──────── Exercise input ────────
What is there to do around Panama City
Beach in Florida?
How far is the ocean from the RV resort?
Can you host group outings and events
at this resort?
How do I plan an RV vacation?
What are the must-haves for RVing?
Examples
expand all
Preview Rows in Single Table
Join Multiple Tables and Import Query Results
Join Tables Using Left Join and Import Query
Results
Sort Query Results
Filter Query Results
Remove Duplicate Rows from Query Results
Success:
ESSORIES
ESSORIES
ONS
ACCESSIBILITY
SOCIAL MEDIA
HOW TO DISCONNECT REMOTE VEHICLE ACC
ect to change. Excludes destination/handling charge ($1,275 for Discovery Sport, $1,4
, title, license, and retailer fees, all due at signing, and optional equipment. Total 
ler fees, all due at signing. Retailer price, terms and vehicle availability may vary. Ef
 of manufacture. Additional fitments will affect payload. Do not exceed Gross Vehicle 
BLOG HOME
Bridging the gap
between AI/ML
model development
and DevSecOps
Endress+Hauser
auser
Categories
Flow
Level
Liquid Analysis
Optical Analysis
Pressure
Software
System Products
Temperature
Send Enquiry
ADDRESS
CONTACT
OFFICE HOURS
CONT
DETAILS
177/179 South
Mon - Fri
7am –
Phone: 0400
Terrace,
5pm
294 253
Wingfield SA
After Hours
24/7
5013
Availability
────────
──────── Exercise input ────────
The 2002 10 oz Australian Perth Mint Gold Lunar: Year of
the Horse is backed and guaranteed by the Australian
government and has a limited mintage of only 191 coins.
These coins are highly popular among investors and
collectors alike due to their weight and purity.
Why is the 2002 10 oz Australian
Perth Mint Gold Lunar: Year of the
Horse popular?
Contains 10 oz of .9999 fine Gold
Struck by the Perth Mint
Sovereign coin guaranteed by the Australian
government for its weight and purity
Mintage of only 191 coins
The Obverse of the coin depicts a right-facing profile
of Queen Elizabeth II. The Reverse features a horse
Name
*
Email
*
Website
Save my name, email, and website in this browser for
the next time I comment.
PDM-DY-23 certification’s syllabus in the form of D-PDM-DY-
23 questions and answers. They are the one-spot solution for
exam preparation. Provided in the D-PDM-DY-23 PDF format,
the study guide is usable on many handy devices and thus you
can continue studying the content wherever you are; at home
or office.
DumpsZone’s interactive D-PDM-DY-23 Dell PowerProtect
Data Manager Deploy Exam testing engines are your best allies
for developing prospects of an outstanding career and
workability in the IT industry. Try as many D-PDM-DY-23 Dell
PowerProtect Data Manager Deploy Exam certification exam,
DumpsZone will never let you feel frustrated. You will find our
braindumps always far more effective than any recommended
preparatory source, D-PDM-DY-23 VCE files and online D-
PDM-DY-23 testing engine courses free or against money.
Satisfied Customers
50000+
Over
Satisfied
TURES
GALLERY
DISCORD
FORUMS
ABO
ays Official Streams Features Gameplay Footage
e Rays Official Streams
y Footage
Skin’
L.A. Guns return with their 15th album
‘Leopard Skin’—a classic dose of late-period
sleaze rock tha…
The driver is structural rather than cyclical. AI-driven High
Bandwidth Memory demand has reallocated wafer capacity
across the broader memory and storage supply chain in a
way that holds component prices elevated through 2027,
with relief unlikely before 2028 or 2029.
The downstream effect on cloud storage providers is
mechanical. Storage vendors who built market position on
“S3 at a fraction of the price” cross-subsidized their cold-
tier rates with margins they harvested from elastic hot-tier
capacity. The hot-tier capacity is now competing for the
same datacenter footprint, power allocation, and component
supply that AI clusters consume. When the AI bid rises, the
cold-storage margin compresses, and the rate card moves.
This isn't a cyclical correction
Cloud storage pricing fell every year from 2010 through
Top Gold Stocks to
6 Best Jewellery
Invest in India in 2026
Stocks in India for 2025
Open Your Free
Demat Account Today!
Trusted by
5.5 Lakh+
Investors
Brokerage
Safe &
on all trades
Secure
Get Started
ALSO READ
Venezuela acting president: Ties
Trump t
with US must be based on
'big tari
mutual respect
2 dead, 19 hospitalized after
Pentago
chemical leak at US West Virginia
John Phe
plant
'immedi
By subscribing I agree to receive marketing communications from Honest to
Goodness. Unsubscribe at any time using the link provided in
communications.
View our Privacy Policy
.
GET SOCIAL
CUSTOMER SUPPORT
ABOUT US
────────
● **Brief**
Pull out every line above that contains the word "Stocks". Case must match.

● **Finished exercise**
Top Gold Stocks to
Stocks in India for 2025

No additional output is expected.